On Sat, Jan 9, 2010 at 11:08 AM, David Champion <[email protected]> wrote:



Certainly, it's at $TRAC_ENV/db/trac.db.  But you might find yourself
more productive as well as upward-compatible to use the Trac API
instead.


Not only that, but sqlite is a single threaded database, so if you got your
reporting app going you either have access from trac, or your app.

But the OP was asking about accessing the database from a external process (i.e. not Trac), so how does SQLite's threading model enter into it?

To the OP - multiple processes can comfortably read from a SQLite database, but SQLite locks out writes while another query is reading. The doc says:

The first step toward reading from the database file is obtaining a shared lock on the database file. A "shared" lock allows two or more database connections to read from the database file at the same time. But a shared lock prevents another database connection from writing to the database file while we are reading it.

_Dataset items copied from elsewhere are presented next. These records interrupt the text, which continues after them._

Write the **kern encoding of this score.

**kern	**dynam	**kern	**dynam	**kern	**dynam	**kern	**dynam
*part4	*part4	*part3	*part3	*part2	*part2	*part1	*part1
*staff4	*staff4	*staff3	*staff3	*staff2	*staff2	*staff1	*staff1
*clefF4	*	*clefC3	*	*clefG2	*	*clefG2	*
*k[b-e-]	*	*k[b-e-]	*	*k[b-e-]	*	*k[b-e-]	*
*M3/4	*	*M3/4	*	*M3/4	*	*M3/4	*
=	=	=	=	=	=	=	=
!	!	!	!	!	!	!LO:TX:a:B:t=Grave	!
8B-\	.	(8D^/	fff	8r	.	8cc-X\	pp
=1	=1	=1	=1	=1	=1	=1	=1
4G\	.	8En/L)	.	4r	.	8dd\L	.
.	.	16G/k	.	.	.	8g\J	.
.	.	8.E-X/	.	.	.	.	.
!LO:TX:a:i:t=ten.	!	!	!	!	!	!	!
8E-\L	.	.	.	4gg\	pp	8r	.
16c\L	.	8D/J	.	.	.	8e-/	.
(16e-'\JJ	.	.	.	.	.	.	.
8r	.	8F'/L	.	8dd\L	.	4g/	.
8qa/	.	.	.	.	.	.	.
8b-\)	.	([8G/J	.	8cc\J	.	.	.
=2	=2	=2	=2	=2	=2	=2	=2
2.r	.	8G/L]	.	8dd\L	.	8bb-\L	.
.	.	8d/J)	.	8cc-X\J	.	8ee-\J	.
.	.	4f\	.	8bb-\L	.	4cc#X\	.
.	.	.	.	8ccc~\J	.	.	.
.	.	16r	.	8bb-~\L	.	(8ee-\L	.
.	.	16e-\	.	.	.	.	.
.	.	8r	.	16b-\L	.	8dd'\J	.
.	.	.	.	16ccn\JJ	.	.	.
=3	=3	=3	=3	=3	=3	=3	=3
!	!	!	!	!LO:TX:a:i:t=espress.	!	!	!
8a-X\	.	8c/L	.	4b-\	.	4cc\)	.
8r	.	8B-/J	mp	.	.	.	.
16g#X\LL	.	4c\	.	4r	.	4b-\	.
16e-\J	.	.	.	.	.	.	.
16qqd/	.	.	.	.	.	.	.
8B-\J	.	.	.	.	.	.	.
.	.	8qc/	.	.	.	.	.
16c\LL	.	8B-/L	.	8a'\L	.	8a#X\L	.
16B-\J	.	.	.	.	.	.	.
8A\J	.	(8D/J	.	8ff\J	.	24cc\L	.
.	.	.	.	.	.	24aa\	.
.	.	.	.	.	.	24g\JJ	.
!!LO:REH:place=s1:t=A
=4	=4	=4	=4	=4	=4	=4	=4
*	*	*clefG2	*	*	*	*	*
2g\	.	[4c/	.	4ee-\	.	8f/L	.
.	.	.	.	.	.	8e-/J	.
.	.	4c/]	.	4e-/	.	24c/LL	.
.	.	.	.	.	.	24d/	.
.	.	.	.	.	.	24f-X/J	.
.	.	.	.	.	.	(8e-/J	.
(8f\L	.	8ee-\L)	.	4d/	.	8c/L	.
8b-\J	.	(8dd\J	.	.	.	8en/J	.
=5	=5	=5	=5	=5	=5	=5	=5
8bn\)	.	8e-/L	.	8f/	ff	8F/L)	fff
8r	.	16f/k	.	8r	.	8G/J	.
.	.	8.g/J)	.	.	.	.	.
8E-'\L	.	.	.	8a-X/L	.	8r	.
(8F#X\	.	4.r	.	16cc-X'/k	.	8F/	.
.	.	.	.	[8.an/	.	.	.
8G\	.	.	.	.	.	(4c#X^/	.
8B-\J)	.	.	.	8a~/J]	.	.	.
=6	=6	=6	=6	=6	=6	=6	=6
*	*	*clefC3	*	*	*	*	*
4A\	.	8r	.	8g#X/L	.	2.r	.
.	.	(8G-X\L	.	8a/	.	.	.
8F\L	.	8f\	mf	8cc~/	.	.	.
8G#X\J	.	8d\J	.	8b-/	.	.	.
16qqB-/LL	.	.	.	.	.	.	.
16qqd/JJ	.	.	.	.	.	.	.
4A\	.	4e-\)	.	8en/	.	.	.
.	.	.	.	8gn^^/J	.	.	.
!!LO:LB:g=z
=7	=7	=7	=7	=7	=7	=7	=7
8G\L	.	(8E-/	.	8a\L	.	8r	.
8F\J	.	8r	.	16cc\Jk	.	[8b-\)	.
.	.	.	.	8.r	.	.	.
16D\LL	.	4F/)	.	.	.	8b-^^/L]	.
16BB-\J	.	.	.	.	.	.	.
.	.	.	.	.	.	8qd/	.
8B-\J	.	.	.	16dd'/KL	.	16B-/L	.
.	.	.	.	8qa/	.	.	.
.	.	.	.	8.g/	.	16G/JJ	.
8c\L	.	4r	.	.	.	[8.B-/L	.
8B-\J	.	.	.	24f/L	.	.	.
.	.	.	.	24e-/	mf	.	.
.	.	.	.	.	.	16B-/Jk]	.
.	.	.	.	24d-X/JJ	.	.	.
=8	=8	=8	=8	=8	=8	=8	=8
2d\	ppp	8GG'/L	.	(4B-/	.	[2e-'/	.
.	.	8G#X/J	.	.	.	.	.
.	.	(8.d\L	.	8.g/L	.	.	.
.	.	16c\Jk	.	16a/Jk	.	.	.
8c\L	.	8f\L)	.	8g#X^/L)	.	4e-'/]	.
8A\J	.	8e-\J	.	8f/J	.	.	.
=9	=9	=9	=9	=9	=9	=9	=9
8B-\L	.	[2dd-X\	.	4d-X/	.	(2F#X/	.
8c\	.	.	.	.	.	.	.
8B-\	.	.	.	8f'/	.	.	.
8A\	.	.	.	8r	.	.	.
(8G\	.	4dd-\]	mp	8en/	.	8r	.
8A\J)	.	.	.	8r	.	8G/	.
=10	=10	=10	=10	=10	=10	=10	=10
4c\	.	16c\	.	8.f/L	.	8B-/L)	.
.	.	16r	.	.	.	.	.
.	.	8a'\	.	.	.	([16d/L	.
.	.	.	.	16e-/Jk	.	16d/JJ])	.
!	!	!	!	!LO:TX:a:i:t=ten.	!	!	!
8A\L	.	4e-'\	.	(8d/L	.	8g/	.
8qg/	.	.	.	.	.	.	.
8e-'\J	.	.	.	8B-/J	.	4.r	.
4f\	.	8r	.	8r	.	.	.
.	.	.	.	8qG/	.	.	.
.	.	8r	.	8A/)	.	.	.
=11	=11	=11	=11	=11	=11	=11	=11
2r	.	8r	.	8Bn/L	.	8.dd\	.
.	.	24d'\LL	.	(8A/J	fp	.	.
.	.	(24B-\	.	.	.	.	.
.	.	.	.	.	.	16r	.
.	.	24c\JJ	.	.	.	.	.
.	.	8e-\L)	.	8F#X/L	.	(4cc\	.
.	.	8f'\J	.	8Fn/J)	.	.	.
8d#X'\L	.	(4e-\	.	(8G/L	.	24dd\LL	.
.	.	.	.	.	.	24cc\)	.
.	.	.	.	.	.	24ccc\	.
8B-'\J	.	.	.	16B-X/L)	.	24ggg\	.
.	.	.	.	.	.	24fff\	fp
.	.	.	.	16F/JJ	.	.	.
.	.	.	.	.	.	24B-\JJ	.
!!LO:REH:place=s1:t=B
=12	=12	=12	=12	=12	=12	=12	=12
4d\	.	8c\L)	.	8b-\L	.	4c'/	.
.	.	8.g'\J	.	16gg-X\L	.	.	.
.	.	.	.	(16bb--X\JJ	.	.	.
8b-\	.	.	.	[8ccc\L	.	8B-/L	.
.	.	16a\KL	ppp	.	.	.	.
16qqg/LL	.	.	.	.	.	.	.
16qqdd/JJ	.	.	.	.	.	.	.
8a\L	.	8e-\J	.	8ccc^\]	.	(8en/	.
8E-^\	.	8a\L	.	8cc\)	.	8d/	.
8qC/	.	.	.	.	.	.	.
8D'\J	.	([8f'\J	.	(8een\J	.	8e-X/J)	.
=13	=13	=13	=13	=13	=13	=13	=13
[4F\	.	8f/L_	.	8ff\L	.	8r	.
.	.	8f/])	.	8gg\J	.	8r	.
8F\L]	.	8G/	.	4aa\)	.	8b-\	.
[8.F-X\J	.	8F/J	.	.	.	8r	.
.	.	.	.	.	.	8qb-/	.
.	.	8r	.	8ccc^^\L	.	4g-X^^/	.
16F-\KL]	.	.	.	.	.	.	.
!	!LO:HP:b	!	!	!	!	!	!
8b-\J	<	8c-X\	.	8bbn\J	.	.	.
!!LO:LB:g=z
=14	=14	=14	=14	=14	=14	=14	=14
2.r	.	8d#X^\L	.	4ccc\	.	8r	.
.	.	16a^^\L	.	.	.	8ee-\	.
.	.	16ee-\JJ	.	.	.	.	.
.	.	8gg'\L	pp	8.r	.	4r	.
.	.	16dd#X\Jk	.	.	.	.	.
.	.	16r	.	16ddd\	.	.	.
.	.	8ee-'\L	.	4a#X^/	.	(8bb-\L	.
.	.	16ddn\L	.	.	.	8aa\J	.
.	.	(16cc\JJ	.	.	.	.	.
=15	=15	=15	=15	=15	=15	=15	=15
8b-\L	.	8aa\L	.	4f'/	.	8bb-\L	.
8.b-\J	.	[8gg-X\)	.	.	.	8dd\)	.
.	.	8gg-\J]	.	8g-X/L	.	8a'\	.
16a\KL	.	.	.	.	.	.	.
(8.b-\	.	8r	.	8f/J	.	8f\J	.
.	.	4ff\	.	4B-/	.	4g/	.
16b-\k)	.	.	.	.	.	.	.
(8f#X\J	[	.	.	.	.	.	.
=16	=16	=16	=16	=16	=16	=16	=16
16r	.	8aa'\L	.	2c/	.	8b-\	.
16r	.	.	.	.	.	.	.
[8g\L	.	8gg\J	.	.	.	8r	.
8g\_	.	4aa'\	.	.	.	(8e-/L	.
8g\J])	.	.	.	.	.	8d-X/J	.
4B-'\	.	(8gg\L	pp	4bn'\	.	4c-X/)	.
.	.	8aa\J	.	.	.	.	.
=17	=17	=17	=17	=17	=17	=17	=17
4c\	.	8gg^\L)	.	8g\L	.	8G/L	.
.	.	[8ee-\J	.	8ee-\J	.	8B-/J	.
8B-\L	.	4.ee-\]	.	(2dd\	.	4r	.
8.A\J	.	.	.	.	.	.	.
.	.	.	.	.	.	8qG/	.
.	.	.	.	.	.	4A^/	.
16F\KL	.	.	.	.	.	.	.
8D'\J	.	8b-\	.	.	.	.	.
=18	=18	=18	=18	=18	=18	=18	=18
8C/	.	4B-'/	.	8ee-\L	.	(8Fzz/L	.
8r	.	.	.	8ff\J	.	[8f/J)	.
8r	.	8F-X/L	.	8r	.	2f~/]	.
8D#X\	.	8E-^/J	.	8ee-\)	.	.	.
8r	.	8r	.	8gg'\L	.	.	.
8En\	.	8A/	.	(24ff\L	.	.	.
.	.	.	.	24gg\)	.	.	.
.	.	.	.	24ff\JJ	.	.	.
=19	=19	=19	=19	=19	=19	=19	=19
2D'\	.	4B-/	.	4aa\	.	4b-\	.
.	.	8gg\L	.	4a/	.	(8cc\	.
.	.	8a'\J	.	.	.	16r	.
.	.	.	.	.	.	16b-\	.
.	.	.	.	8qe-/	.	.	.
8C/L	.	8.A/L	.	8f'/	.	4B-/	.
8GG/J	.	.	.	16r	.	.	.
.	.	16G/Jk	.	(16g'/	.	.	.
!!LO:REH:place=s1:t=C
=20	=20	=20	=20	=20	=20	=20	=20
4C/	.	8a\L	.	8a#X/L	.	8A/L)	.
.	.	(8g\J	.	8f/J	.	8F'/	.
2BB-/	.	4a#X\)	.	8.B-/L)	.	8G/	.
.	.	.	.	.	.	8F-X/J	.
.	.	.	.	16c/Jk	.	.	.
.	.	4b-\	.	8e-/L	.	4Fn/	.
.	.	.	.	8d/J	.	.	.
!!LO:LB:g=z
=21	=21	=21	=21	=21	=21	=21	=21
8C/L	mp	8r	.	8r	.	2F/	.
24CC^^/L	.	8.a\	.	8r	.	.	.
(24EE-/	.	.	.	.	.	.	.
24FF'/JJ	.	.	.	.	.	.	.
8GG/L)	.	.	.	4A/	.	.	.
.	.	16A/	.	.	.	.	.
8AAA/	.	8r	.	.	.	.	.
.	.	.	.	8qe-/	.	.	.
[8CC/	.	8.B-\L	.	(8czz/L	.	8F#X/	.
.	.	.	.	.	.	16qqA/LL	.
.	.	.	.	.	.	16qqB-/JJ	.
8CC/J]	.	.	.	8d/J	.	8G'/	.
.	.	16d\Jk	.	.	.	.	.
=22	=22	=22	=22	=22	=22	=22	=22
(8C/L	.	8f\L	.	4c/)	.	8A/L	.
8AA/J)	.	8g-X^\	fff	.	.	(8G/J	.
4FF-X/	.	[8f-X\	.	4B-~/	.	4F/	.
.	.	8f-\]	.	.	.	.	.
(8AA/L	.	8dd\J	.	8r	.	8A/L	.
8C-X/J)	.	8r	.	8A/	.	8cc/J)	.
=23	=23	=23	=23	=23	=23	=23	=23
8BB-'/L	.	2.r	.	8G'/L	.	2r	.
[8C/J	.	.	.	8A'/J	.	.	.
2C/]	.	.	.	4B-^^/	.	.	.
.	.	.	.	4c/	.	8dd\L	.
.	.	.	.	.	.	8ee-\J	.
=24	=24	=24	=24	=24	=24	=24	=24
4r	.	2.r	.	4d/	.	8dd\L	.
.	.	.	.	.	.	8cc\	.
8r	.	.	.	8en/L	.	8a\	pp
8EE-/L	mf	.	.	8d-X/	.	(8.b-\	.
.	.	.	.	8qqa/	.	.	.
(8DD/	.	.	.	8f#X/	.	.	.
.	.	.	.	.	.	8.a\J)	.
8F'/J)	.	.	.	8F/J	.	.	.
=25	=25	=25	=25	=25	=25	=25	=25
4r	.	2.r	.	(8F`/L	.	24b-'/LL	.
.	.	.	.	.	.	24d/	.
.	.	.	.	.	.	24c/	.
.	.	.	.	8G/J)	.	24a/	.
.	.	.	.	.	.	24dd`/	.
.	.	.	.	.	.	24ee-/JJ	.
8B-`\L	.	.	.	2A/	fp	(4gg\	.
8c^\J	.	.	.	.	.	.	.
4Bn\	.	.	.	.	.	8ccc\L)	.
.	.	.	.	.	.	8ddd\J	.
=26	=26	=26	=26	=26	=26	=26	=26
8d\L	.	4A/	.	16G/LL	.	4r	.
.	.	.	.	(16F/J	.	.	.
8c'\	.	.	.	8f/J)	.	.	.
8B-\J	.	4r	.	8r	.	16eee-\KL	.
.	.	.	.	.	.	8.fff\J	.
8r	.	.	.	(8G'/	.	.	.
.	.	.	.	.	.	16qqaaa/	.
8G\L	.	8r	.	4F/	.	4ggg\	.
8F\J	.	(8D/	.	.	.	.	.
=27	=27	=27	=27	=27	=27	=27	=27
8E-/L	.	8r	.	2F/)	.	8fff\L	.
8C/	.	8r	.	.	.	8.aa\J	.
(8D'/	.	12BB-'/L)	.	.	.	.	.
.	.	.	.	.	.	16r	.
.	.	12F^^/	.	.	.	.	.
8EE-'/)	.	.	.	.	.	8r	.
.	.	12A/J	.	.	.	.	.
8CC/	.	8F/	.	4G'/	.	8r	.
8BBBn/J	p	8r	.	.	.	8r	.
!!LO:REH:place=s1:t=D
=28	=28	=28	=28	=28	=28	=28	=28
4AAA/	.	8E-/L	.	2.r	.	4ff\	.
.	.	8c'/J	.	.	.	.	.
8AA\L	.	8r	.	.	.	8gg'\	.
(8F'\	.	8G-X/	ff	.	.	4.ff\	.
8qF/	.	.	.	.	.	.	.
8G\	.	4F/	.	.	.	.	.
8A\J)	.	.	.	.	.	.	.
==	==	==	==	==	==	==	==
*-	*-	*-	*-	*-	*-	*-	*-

http://www.sqlite.org/atomiccommit.html

So if you have long-running queries (as a reporting app might), it could wreak havoc with Trac trying to write to the DB. If your reports are short, you might be OK, but that sounds like an assumption one might eventually regret.

If you don't want to move to something like Postgres, you might want to look into making a copy of the database, or exporting relevant tables before running your reporting app.